2. syncInterval — periodic polling (incremental)
Declare a cadence on the lens and the worker polls the source for you
using the changeTrackingColumn (defaults to updated_at).
Right for: stores where you can't run your own worker, low-write tables,
clean updated_at discipline.
Not right for: deletes (you need soft-deletes or a tombstone column), write rates the polling cadence can't keep up with, multi-source topologies where timing matters.
3. smartSyncInterval — scheduled smart sync (with deletes)
The missing middle. Same content-hash + tombstone pipeline as the
Console "Sync now" button, but scheduled — so hard deletes get cleaned
up automatically without webhook infrastructure. Declare it alongside
syncInterval and you get the best of both: fast incremental refresh
plus a periodic full sweep that catches what incremental can't.
Right for: low-write tables where you can't wire CDC, teams that want
deletes handled correctly without running their own cron, anyone whose
source doesn't have a reliable updated_at (smart sync doesn't need
one).
Not right for: sub-minute latency, huge tables under aggressive schedules (every run reads every row — see cost table below).
Tradeoffs:
| Setup | One config line (or two, paired with syncInterval) |
| Latency | Up to the interval (e.g. 24h for '24h') |
| Deletes | Yes — tombstone detection. Rows absent from the source are purged. |
| Cost | Scales with lens size. Content-hash dedup means unchanged rows are cheap (no re-embed), but every run reads every source row. See your tier's smart sync quota. |
| Tier | Pro and above for scheduled (Free tier: manual button only, 5/month). |
Manual trigger is always available (Console "Sync now" button or
semilayer sync) and uses the same handler. Manual runs count against
the same tier monthly quota as scheduled runs — the button isn't a
bypass.
4. Webhook ingest — you push us the deltas
The pattern most production apps end up on. Your CDC pipeline (Postgres logical replication, triggers, Debezium, AWS DMS, a cron in your worker) posts a list of changed record ids to our webhook. We buffer, dedup, and re-index just those rows.
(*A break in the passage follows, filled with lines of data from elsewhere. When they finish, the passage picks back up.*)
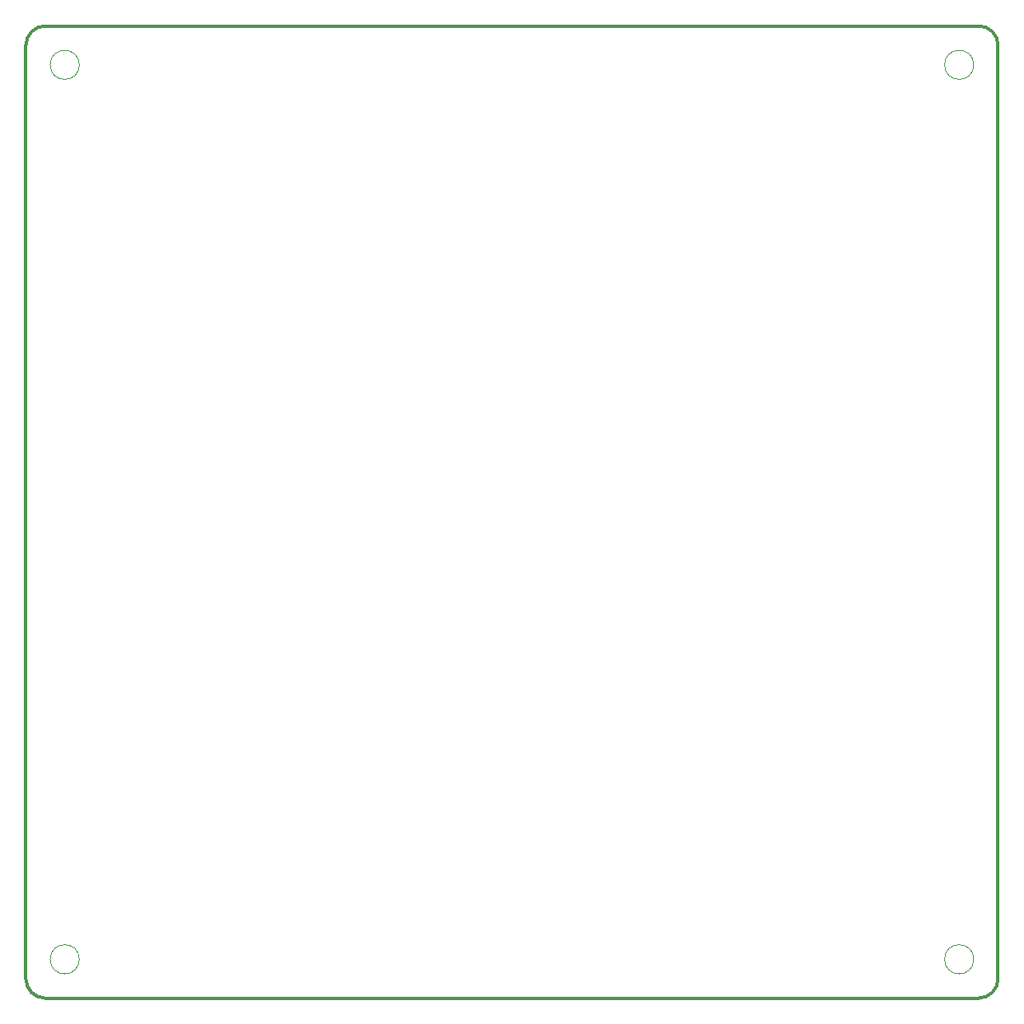
<source format=gbr>
%TF.GenerationSoftware,KiCad,Pcbnew,8.0.8*%
%TF.CreationDate,2025-02-03T17:34:09+01:00*%
%TF.ProjectId,WLEDController,574c4544-436f-46e7-9472-6f6c6c65722e,V1.0*%
%TF.SameCoordinates,Original*%
%TF.FileFunction,Profile,NP*%
%FSLAX46Y46*%
G04 Gerber Fmt 4.6, Leading zero omitted, Abs format (unit mm)*
G04 Created by KiCad (PCBNEW 8.0.8) date 2025-02-03 17:34:09*
%MOMM*%
%LPD*%
G01*
G04 APERTURE LIST*
%TA.AperFunction,Profile*%
%ADD10C,0.300000*%
%TD*%
%TA.AperFunction,Profile*%
%ADD11C,0.050000*%
%TD*%
G04 APERTURE END LIST*
D10*
X194000000Y-149000000D02*
X194000000Y-53000000D01*
X96000000Y-151000000D02*
X192000000Y-151000000D01*
X192000000Y-51000000D02*
G75*
G02*
X194000000Y-53000000I0J-2000000D01*
G01*
D11*
X191500000Y-147000000D02*
G75*
G02*
X188500000Y-147000000I-1500000J0D01*
G01*
X188500000Y-147000000D02*
G75*
G02*
X191500000Y-147000000I1500000J0D01*
G01*
D10*
X96000000Y-151000000D02*
G75*
G02*
X94000000Y-149000000I0J2000000D01*
G01*
X94000000Y-53000000D02*
G75*
G02*
X96000000Y-51000000I2000000J0D01*
G01*
X94000000Y-53000000D02*
X94000000Y-149000000D01*
X192000000Y-51000000D02*
X96000000Y-51000000D01*
D11*
X191500000Y-55000000D02*
G75*
G02*
X188500000Y-55000000I-1500000J0D01*
G01*
X188500000Y-55000000D02*
G75*
G02*
X191500000Y-55000000I1500000J0D01*
G01*
X99500000Y-55000000D02*
G75*
G02*
X96500000Y-55000000I-1500000J0D01*
G01*
X96500000Y-55000000D02*
G75*
G02*
X99500000Y-55000000I1500000J0D01*
G01*
X99500000Y-147000000D02*
G75*
G02*
X96500000Y-147000000I-1500000J0D01*
G01*
X96500000Y-147000000D02*
G75*
G02*
X99500000Y-147000000I1500000J0D01*
G01*
D10*
X194000000Y-149000000D02*
G75*
G02*
X192000000Y-151000000I-2000000J0D01*
G01*
M02*

</source>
Right for: exactly-as-fast-as-your-writes freshness, precise delete handling, large tables where polling would be wasteful.
This is the "Ingest" section. Head there for the full API, the
ik_ key details, and real CDC patterns for Postgres, MySQL, and AWS.
→ Ingest
Recommended pairings
| Scenario | Config |
|---|---|
| Small-to-medium table, no CDC | syncInterval: '5m' + smartSyncInterval: '24h' — fast incremental + nightly delete sweep |
| High-write production with CDC | Records webhook + optional smartSyncInterval: '24h' as a safety net |
| Append-only / logs | syncInterval: '5m' alone — no deletes to worry about |
| Occasional / manual refreshes | Console "Sync now" button + no interval declared |
The first row is the answer most teams want and didn't know they could get declaratively. Two config lines, zero webhook code, correct deletes.